Hay veces en las que hacemos las cosas de mala gana. Incluso aquellas que nos gustan o con las que disfrutamos. Vemos que los demás no las hacen, no tienen interés en ellas, o asumen que son cosa nuestra y eso nos envenena. Entonces comenzamos a soltar frases tipo de «si no lo hago yo, no lo hace nadie», «a mi también me gustaría encontrármelo hecho», «ni se dan cuenta de que necesito ayuda», «no me han dado ni las gracias», etc. A veces nos las decimos internamente a nosotros mismos, otras las comentamos criticando con los de al lado, y otras disparamos nuestras palabras como si fueran flechas envenenadas (apuntando o sin apuntar).

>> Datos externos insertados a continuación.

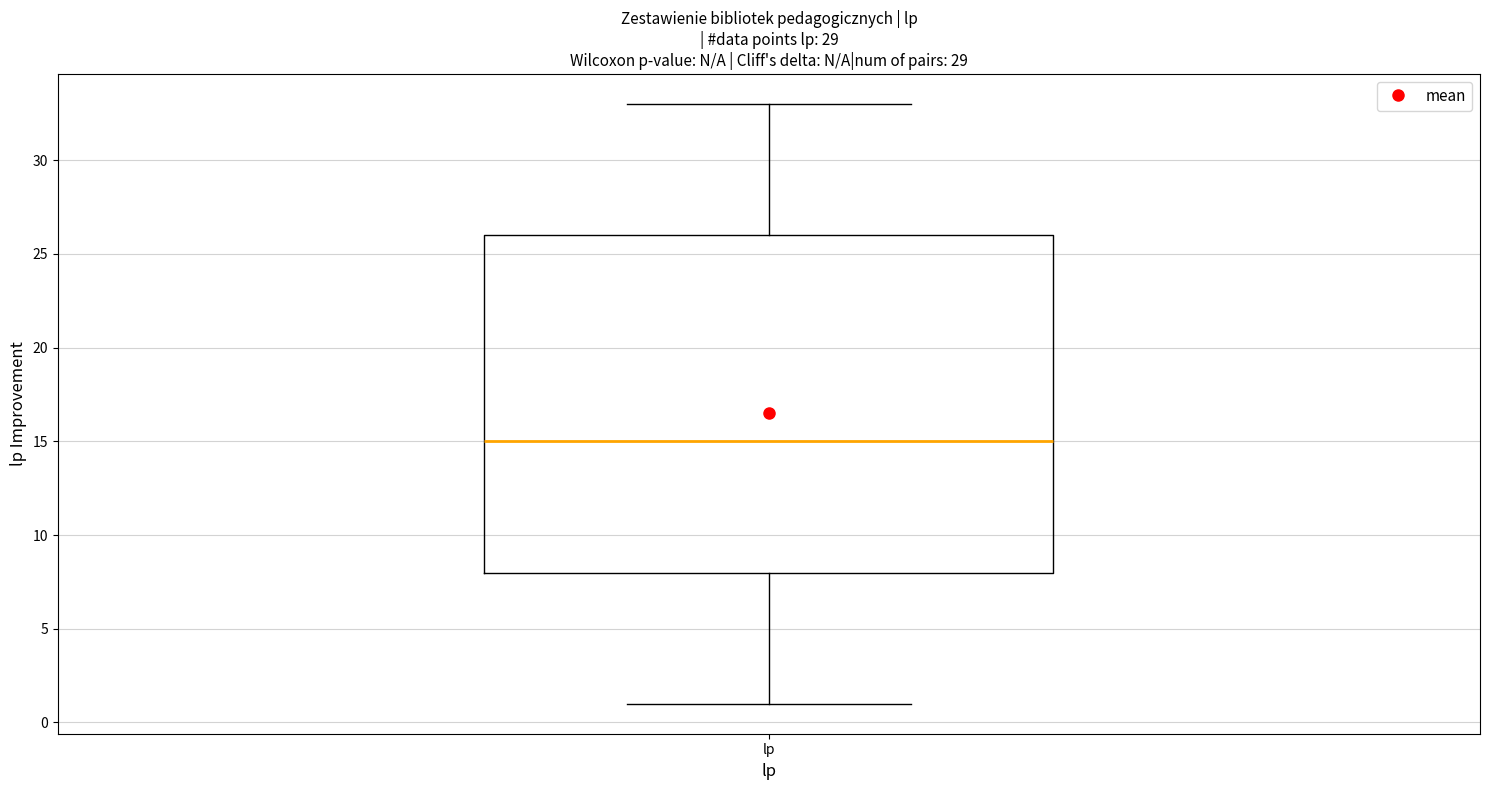

Read this box plot against the y-axis: the position of the median line, the range covered by the box, and the ends of both whiskers. The values are not printed on the chart, so give them approximately, as read against the axis.

median 15, box 8 to 26, whiskers 1 to 33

En ocasiones me he preguntado si vale la pena hacer las cosas desde el cabreo, la desgana y el fastidio que las envenenan, o si, por el contrario, sería mejor dejarlas sin hacer. Personalmente, me ayuda distinguir entre qué cosas son aquellas en las que me he metido yo solo, sin que nadie me lo pidiera y probablemente porque me gustara, cuáles son las que me han mandado o me han encomendado y qué cosas hacen un bien a los demás o son realmente necesarias.

Esto me ayuda a reírme de mí mismo al ver cómo efectivamente los demás no colaboran con una tarea que comencé a hacer porque me gustaba, fruto de alguna idea brillante o de un momento de entusiasmo. A asumir con abnegación y responsabilidad aquellas tareas que me han encomendado, y buscar el mejor modo para llevarlas a cabo. Y, por último, a tratar de poner empeño en aquellas cosas que realmente son necesarias para los demás y que, no sólo deben de ponerse en los primeros puestos de la lista de tareas, sino que a veces también hay que buscar colaboradores que puedan llevarlas a cabo.

Mentiría si dijera que esto me ayuda a no llevarme berrinches absurdos y a no murmurar interna y externamente. Pero así al menos, me río un poco de mi pequeñez y de mi pobreza, y, con humor, procuro ponerlas en las manos de Dios para que me ayude a sacar de ellas lo mejor posible.